Comparar com os anos 1970 faz
sentido porque a época retrata uma realidade anterior à atual, em relação a
três fatores: demografia (na época, a população era mais jovem), Previdência (o
total de contribuintes era bem superior ao de beneficiários) e de contas
públicas (o gasto primário da União girava em torno de 11%, metade do atual).
Todo país rico – com alto
Índice de Desenvolvimento Humano – passou pela transição demográfica, o que
significa a passagem de altas para baixas taxas de mortalidade e natalidade.

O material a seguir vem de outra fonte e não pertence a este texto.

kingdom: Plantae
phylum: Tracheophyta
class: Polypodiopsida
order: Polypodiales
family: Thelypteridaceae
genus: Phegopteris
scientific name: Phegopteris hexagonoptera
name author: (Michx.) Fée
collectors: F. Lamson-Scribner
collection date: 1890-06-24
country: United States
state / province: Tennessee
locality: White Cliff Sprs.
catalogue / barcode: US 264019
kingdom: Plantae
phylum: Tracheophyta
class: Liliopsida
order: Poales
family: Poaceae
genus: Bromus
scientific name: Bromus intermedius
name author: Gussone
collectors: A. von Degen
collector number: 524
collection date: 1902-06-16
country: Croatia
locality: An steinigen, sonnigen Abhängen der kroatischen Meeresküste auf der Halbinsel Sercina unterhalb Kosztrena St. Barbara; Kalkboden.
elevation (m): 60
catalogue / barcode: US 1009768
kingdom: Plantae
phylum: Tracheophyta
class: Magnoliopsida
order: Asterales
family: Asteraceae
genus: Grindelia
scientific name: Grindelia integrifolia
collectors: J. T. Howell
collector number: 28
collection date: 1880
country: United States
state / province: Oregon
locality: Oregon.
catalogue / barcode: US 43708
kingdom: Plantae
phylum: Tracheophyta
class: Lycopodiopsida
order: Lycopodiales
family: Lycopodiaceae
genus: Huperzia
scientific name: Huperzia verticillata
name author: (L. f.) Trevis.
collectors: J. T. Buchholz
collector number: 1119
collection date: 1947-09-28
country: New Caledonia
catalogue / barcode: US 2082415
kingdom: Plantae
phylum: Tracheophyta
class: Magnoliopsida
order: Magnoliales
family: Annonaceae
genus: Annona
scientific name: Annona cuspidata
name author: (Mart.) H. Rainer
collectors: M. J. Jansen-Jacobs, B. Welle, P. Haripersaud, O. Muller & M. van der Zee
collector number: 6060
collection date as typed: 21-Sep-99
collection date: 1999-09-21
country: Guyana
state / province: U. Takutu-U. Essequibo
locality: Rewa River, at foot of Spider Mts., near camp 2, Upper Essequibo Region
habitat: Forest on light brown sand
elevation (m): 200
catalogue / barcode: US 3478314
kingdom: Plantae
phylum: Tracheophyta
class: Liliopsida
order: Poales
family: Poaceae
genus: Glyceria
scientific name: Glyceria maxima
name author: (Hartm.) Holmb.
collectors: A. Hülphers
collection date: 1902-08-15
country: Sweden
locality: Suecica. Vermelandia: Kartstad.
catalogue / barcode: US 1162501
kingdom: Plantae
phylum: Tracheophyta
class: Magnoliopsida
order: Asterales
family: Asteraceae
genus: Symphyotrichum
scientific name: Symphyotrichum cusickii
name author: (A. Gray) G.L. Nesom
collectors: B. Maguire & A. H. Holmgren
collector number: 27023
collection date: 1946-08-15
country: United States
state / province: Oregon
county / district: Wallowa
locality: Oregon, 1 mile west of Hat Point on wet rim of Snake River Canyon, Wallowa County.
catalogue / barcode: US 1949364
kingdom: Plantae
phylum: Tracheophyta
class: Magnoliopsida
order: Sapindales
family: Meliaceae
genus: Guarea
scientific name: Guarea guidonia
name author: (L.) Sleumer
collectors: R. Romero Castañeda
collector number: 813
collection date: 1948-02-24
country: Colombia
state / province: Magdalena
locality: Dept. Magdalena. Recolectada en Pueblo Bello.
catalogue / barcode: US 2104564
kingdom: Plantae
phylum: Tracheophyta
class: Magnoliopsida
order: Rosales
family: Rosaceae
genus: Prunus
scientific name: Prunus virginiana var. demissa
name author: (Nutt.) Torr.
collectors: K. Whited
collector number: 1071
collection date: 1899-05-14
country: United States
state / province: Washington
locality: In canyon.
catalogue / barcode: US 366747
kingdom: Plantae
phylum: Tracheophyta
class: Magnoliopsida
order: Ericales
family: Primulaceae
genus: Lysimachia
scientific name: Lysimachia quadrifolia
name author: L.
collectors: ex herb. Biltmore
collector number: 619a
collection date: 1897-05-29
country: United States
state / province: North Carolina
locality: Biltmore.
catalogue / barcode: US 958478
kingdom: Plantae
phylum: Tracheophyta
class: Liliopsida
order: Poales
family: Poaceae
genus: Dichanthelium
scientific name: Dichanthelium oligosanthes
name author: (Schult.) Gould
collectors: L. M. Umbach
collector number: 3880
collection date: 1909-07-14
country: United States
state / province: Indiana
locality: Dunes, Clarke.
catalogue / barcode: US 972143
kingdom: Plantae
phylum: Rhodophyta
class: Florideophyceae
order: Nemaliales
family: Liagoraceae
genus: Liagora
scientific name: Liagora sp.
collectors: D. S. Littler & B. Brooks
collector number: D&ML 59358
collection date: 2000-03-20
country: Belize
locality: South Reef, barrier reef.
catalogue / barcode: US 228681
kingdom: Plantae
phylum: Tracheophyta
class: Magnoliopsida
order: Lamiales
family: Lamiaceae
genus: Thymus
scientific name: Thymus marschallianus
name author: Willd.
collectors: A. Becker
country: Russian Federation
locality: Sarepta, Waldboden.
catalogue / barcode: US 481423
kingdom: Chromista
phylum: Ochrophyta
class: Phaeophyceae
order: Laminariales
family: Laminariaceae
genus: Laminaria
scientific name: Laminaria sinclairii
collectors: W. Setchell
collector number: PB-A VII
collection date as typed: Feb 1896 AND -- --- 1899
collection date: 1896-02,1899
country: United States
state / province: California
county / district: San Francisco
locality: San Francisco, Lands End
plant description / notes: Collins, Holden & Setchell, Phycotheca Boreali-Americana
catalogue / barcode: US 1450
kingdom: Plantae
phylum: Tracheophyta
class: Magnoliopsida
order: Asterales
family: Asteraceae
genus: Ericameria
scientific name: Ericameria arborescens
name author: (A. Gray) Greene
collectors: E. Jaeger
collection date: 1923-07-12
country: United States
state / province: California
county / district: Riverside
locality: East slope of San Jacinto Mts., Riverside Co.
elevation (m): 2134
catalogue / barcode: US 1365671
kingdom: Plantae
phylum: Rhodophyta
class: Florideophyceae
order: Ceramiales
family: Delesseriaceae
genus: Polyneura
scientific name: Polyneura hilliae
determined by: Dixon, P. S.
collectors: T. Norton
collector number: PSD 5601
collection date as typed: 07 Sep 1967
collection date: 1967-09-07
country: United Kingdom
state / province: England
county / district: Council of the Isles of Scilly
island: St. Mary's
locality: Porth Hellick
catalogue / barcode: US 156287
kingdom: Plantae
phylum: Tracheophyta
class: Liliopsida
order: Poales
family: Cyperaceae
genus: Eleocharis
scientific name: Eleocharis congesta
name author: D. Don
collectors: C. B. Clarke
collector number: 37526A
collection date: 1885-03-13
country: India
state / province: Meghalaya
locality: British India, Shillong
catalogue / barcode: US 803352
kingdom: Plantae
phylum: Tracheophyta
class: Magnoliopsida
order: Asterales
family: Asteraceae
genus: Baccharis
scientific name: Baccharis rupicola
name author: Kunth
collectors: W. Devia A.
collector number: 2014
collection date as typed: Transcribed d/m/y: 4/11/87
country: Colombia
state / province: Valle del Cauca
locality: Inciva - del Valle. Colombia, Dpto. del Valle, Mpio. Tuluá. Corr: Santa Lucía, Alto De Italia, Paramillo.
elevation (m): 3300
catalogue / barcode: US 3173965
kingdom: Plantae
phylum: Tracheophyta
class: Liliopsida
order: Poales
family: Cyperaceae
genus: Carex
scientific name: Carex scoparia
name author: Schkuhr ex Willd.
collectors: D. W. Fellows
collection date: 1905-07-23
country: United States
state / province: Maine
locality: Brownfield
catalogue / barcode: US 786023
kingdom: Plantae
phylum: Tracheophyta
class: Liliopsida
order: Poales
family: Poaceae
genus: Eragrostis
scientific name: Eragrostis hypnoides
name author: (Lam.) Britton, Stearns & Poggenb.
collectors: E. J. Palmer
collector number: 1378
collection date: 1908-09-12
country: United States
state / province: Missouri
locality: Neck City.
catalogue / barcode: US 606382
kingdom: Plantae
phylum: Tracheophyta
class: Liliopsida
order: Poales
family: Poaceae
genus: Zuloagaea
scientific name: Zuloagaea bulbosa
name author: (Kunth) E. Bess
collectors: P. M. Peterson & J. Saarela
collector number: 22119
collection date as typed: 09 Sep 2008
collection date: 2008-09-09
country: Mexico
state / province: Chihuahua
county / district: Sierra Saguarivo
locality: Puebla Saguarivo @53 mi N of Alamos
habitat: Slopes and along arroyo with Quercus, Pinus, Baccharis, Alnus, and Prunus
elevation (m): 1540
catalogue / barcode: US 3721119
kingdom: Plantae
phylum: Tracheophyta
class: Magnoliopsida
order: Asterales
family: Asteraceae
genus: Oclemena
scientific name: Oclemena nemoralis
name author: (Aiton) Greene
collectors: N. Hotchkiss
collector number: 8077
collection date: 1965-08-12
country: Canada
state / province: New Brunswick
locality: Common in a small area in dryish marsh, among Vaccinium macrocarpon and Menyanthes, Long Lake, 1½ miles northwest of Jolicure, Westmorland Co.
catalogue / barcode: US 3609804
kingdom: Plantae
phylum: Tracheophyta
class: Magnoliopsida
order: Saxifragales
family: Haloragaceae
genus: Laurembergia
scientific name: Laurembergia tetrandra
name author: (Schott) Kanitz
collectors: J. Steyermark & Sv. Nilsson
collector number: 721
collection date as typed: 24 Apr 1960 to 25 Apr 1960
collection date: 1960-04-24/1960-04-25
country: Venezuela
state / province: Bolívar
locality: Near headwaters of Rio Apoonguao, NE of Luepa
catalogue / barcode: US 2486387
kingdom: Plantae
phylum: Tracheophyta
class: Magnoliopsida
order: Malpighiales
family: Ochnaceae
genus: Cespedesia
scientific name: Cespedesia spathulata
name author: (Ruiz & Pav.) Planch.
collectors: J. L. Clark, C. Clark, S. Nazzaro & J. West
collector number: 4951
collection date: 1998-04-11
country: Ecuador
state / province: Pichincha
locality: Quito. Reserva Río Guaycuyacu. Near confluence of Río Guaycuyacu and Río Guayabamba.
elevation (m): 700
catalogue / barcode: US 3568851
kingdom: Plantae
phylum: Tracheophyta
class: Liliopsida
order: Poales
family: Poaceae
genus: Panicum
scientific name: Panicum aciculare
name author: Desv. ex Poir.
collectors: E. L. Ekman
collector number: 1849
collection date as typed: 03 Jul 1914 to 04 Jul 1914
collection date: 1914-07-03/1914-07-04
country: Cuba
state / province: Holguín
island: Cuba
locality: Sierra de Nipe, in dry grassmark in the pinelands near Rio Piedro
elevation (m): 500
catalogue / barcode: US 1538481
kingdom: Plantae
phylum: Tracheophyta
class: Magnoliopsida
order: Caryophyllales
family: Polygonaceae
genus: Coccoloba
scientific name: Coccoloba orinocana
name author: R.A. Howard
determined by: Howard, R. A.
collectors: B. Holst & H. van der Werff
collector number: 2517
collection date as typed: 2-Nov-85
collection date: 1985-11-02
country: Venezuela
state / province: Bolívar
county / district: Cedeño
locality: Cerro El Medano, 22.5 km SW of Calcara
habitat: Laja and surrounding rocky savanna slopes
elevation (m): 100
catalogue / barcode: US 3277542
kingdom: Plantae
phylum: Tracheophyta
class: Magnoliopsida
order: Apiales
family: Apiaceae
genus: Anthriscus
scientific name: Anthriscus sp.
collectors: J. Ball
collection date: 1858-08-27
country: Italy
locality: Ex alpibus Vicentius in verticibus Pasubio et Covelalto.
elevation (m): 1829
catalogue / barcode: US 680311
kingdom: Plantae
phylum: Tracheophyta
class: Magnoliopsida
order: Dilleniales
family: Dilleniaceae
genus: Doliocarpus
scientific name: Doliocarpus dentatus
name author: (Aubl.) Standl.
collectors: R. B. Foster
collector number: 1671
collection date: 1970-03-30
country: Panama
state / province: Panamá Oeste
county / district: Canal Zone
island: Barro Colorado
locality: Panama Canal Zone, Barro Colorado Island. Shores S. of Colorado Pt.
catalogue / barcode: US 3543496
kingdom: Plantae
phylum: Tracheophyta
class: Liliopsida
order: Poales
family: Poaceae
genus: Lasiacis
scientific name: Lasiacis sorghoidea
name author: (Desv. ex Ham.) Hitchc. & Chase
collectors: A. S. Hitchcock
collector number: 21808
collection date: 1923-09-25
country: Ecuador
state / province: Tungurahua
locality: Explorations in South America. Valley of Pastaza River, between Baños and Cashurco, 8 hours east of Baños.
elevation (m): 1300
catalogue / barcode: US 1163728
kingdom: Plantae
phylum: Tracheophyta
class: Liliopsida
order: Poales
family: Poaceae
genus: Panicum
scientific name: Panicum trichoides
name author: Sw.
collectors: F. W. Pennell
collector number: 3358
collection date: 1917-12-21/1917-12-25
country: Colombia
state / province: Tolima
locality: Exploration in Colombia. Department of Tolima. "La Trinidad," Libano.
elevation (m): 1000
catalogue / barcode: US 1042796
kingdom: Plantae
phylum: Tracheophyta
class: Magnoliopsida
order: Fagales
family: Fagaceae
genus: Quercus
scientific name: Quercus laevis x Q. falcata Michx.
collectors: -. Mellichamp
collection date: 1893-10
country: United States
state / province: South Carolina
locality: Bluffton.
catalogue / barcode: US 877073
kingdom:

Durante 200 mil anos, desde o surgimento do Homo sapiens, as taxas de
mortalidade sempre foram altas (e a esperança de vida ao nascer das diversas
populações era muito baixa, entre 20 e 25 anos) e para se contrapor à
mortalidade precoce, as taxas de fecundidade tinham de ser altas para garantir
a sobrevivência das populações. Assim, a grande maioria das mulheres começava a
ter filhos ainda na adolescência e passava todo o período reprodutivo tendo
filhos.
Durante o século XX a
esperança de vida da humanidade mais que dobrou, passando de cerca de 30 anos
em 1900, para mais de 60 anos no ano 2000. A vitória sobre a mortalidade
precoce foi uma vitória e tanto e jamais algo parecido havia acontecido no
mundo. Crianças morriam como mariposas e adultos “abandonavam” a vida em seus
momentos de maior produtividade e criatividade. Muitos sonhos foram desfeitos e
muita potencialidade foi desperdiçada. Mas com a união de todas as forças
progressistas e o esforço coletivo as taxas de mortalidade foram reduzidas e continuam
a cair nas duas primeiras décadas do século XXI.
Sociedade que tem uma taxa de fecundidade acima de 4 filhos por mulher (pelo menos 4 filhos sobreviventes) teria uma progressão familiar como na figura abaixo. A formação de um casal, com idade ao casamento abaixo de 20 anos, formaria uma família com 4 filhos em torno de 30 anos. Este 4 filhos sobreviventes formariam outras 4 famílias e tendo 4 filhos em média 60 anos depois da união do casal hipotético. Quatro famílias com 4 filhos cada uma, possibilitariam a formação de 16 famílias, que com 4 filhos sobreviventes em média, daria 64 filhos 90 anos depois da primeira união hipotética da figura abaixo. Seguindo nesta lógica, os 64 filhos formariam 64 famílias que teriam 256 filhos, 120 anos depois da primeira união. E estes teriam 1.032 filhos 150 anos depois da primeira união. A partir de 2 pessoas com sobrevivência acima de 30 anos, uma sociedade chegaria a 1.032 descendentes em pouco mais de um século.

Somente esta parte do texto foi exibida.